U.S. Army 147th Combat Engineers, twenty two men did not survive the landing of the USCG LCI(L)-91 on Omaha Beach at 0740hr, June 6, 1944. This is a list of their names:
1st Lt J. R. Harrison,
1st Sgt Alexander W. Marszalek,
S/Sgt Ambrose A. Scott
S/Sgt Earl C. Ford
Sgt Ray C. Bybee
Sgt Maurice L. Crabtree
Sgt Elmer J. Matta
Sgt Julian E. Smiley
T/4 Clarence J. Gerber
T/4 Joseph E. Tomberlin
Cpl Hyman Miller
Cpl Lewis J. Murray
Cpl Warren E. Koontz
T/5 Carlton E. Harris
Pfc Irvin G. Joiner
Pfc Edward Krutil
Pfc Edward Voyles
Pvt Alford E. Cramblitt
Pvt Francis L. Payne
Pvt Thomas E. Reid
Pvt Alfred T. Thompson
Pvt William E. Wade
Their loss was caused by a rain of artillery shelling, teller mine explosions, ignition of flame thrower chemicals, and a raging fire covering the well deck with flames.

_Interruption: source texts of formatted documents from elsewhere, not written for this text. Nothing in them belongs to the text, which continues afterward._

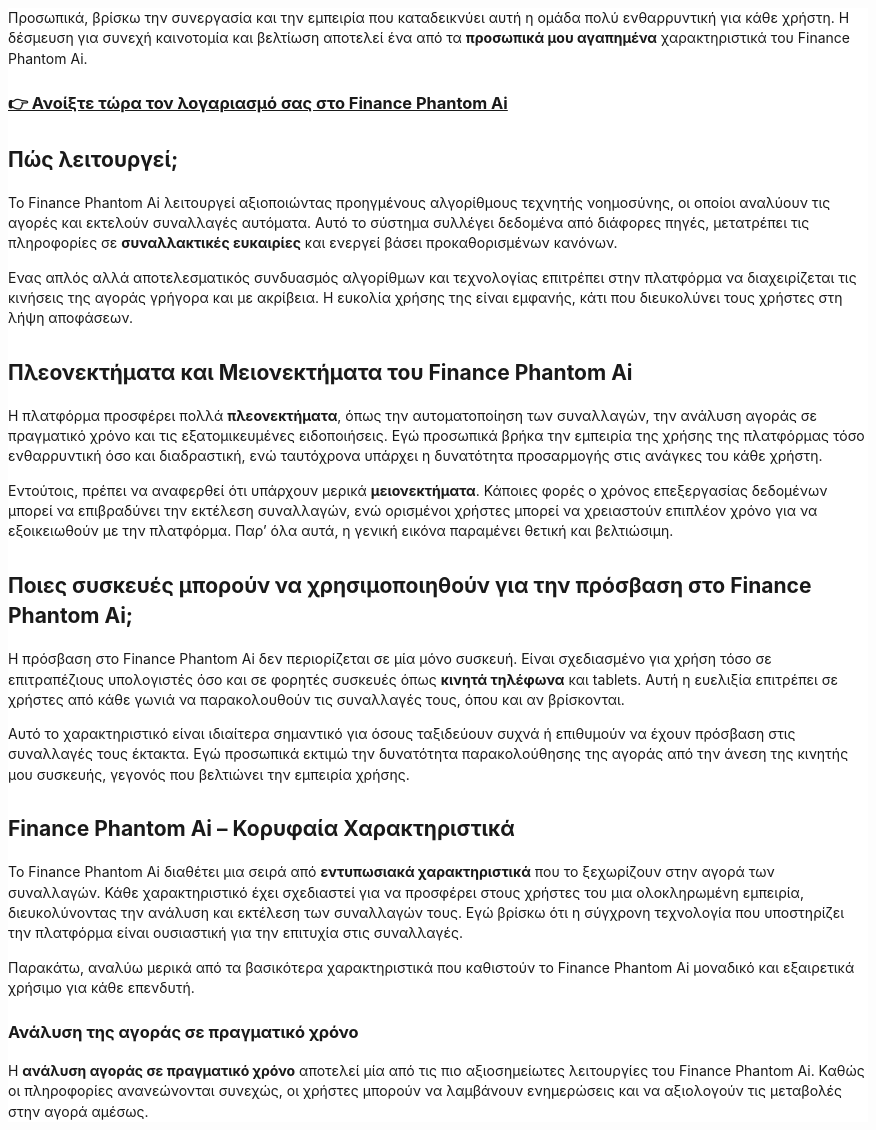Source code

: Προσωπικά, βρίσκω την συνεργασία και την εμπειρία που καταδεικνύει αυτή η ομάδα πολύ ενθαρρυντική για κάθε χρήστη. Η δέσμευση για συνεχή καινοτομία και βελτίωση αποτελεί ένα από τα **προσωπικά μου αγαπημένα** χαρακτηριστικά του Finance Phantom Ai.

### [👉 Ανοίξτε τώρα τον λογαριασμό σας στο Finance Phantom Ai](https://bitwander.org/finance-phantom-ai/)
## Πώς λειτουργεί;  
Το Finance Phantom Ai λειτουργεί αξιοποιώντας προηγμένους αλγορίθμους τεχνητής νοημοσύνης, οι οποίοι αναλύουν τις αγορές και εκτελούν συναλλαγές αυτόματα. Αυτό το σύστημα συλλέγει δεδομένα από διάφορες πηγές, μετατρέπει τις πληροφορίες σε **συναλλακτικές ευκαιρίες** και ενεργεί βάσει προκαθορισμένων κανόνων.  

Ενας απλός αλλά αποτελεσματικός συνδυασμός αλγορίθμων και τεχνολογίας επιτρέπει στην πλατφόρμα να διαχειρίζεται τις κινήσεις της αγοράς γρήγορα και με ακρίβεια. Η ευκολία χρήσης της είναι εμφανής, κάτι που διευκολύνει τους χρήστες στη λήψη αποφάσεων.

## Πλεονεκτήματα και Μειονεκτήματα του Finance Phantom Ai  
Η πλατφόρμα προσφέρει πολλά **πλεονεκτήματα**, όπως την αυτοματοποίηση των συναλλαγών, την ανάλυση αγοράς σε πραγματικό χρόνο και τις εξατομικευμένες ειδοποιήσεις. Εγώ προσωπικά βρήκα την εμπειρία της χρήσης της πλατφόρμας τόσο ενθαρρυντική όσο και διαδραστική, ενώ ταυτόχρονα υπάρχει η δυνατότητα προσαρμογής στις ανάγκες του κάθε χρήστη.  

Εντούτοις, πρέπει να αναφερθεί ότι υπάρχουν μερικά **μειονεκτήματα**. Κάποιες φορές ο χρόνος επεξεργασίας δεδομένων μπορεί να επιβραδύνει την εκτέλεση συναλλαγών, ενώ ορισμένοι χρήστες μπορεί να χρειαστούν επιπλέον χρόνο για να εξοικειωθούν με την πλατφόρμα. Παρ’ όλα αυτά, η γενική εικόνα παραμένει θετική και βελτιώσιμη.

## Ποιες συσκευές μπορούν να χρησιμοποιηθούν για την πρόσβαση στο Finance Phantom Ai;  
Η πρόσβαση στο Finance Phantom Ai δεν περιορίζεται σε μία μόνο συσκευή. Είναι σχεδιασμένο για χρήση τόσο σε επιτραπέζιους υπολογιστές όσο και σε φορητές συσκευές όπως **κινητά τηλέφωνα** και tablets. Αυτή η ευελιξία επιτρέπει σε χρήστες από κάθε γωνιά να παρακολουθούν τις συναλλαγές τους, όπου και αν βρίσκονται.  

Αυτό το χαρακτηριστικό είναι ιδιαίτερα σημαντικό για όσους ταξιδεύουν συχνά ή επιθυμούν να έχουν πρόσβαση στις συναλλαγές τους έκτακτα. Εγώ προσωπικά εκτιμώ την δυνατότητα παρακολούθησης της αγοράς από την άνεση της κινητής μου συσκευής, γεγονός που βελτιώνει την εμπειρία χρήσης.

## Finance Phantom Ai – Κορυφαία Χαρακτηριστικά  
Το Finance Phantom Ai διαθέτει μια σειρά από **εντυπωσιακά χαρακτηριστικά** που το ξεχωρίζουν στην αγορά των συναλλαγών. Κάθε χαρακτηριστικό έχει σχεδιαστεί για να προσφέρει στους χρήστες του μια ολοκληρωμένη εμπειρία, διευκολύνοντας την ανάλυση και εκτέλεση των συναλλαγών τους. Εγώ βρίσκω ότι η σύγχρονη τεχνολογία που υποστηρίζει την πλατφόρμα είναι ουσιαστική για την επιτυχία στις συναλλαγές.  

Παρακάτω, αναλύω μερικά από τα βασικότερα χαρακτηριστικά που καθιστούν το Finance Phantom Ai μοναδικό και εξαιρετικά χρήσιμο για κάθε επενδυτή.

### Ανάλυση της αγοράς σε πραγματικό χρόνο  
Η **ανάλυση αγοράς σε πραγματικό χρόνο** αποτελεί μία από τις πιο αξιοσημείωτες λειτουργίες του Finance Phantom Ai. Καθώς οι πληροφορίες ανανεώνονται συνεχώς, οι χρήστες μπορούν να λαμβάνουν ενημερώσεις και να αξιολογούν τις μεταβολές στην αγορά αμέσως.  
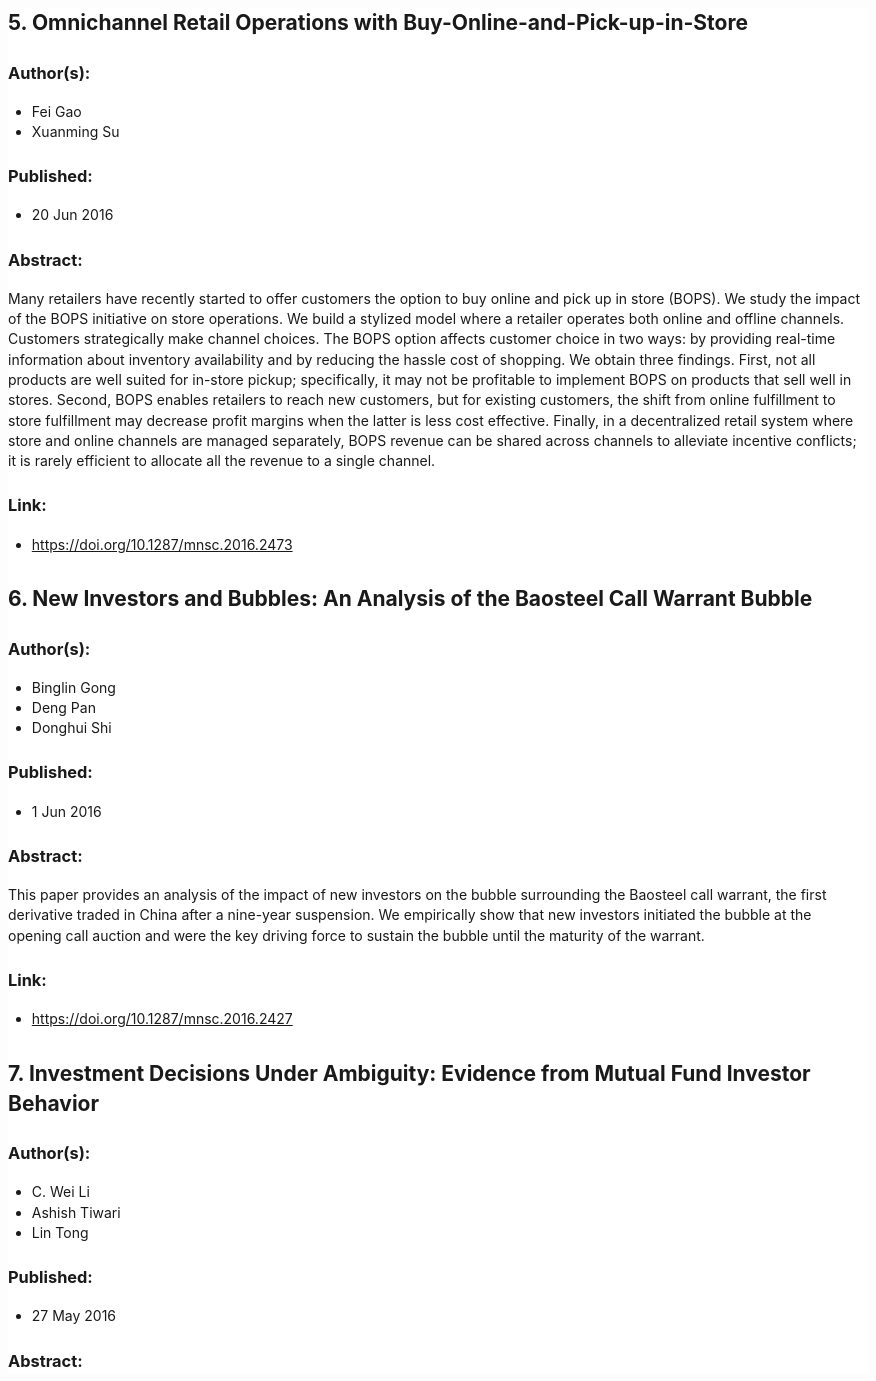 ## 5. Omnichannel Retail Operations with Buy-Online-and-Pick-up-in-Store
### Author(s):
- Fei Gao
- Xuanming Su
### Published:
- 20 Jun 2016
### Abstract:
Many retailers have recently started to offer customers the option to buy online and pick up in store (BOPS). We study the impact of the BOPS initiative on store operations. We build a stylized model where a retailer operates both online and offline channels. Customers strategically make channel choices. The BOPS option affects customer choice in two ways: by providing real-time information about inventory availability and by reducing the hassle cost of shopping. We obtain three findings. First, not all products are well suited for in-store pickup; specifically, it may not be profitable to implement BOPS on products that sell well in stores. Second, BOPS enables retailers to reach new customers, but for existing customers, the shift from online fulfillment to store fulfillment may decrease profit margins when the latter is less cost effective. Finally, in a decentralized retail system where store and online channels are managed separately, BOPS revenue can be shared across channels to alleviate incentive conflicts; it is rarely efficient to allocate all the revenue to a single channel.
### Link:
- https://doi.org/10.1287/mnsc.2016.2473

## 6. New Investors and Bubbles: An Analysis of the Baosteel Call Warrant Bubble
### Author(s):
- Binglin Gong
- Deng Pan
- Donghui Shi
### Published:
- 1 Jun 2016
### Abstract:
This paper provides an analysis of the impact of new investors on the bubble surrounding the Baosteel call warrant, the first derivative traded in China after a nine-year suspension. We empirically show that new investors initiated the bubble at the opening call auction and were the key driving force to sustain the bubble until the maturity of the warrant.
### Link:
- https://doi.org/10.1287/mnsc.2016.2427

## 7. Investment Decisions Under Ambiguity: Evidence from Mutual Fund Investor Behavior
### Author(s):
- C. Wei Li
- Ashish Tiwari
- Lin Tong
### Published:
- 27 May 2016
### Abstract:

If you touch this highlighted title "LCI-91, D-Day + Days" the severe damage to this abandon ship is very graphic. The large hole ripped through the starboard bulkhead is adjacent the forward troop compartments occupied during the landing by at least the Combat Engineers. The men from Company B and 5 USCG LCI-91 crewmembers were KIA not at sea or on the beach, but rather close to the midpoint of high and low tide on the "Omaha Beachhead." To honor their loss the first memorial of its kind was dedicated in October 1944 at the Chateau Englesqueville, Calvados, France. This image shows the "Memorial Setting" at the Chateau, followed by the "Memorial Structure," the "Roll of Honor Plaque," and a close up view of the "Company B." 147th Combat Engineers lost on the LCI-91. Joseph S.Ajdinovich did survive the landing as a passenger on the 91. The hostile beachhead became his home for many weeks after D-Day, and he was an Honor Guard during the dedication of the Chateau Englesqueville Memorial.
With growth of the SAND 91 group a primary objective, this addition of 22 passengers KIA on the ship is very significant. The names may now lead to family members who are searching for how a father or uncle lost his life on D-Day. We hope they will find us or the opposite will happen sometime in the future.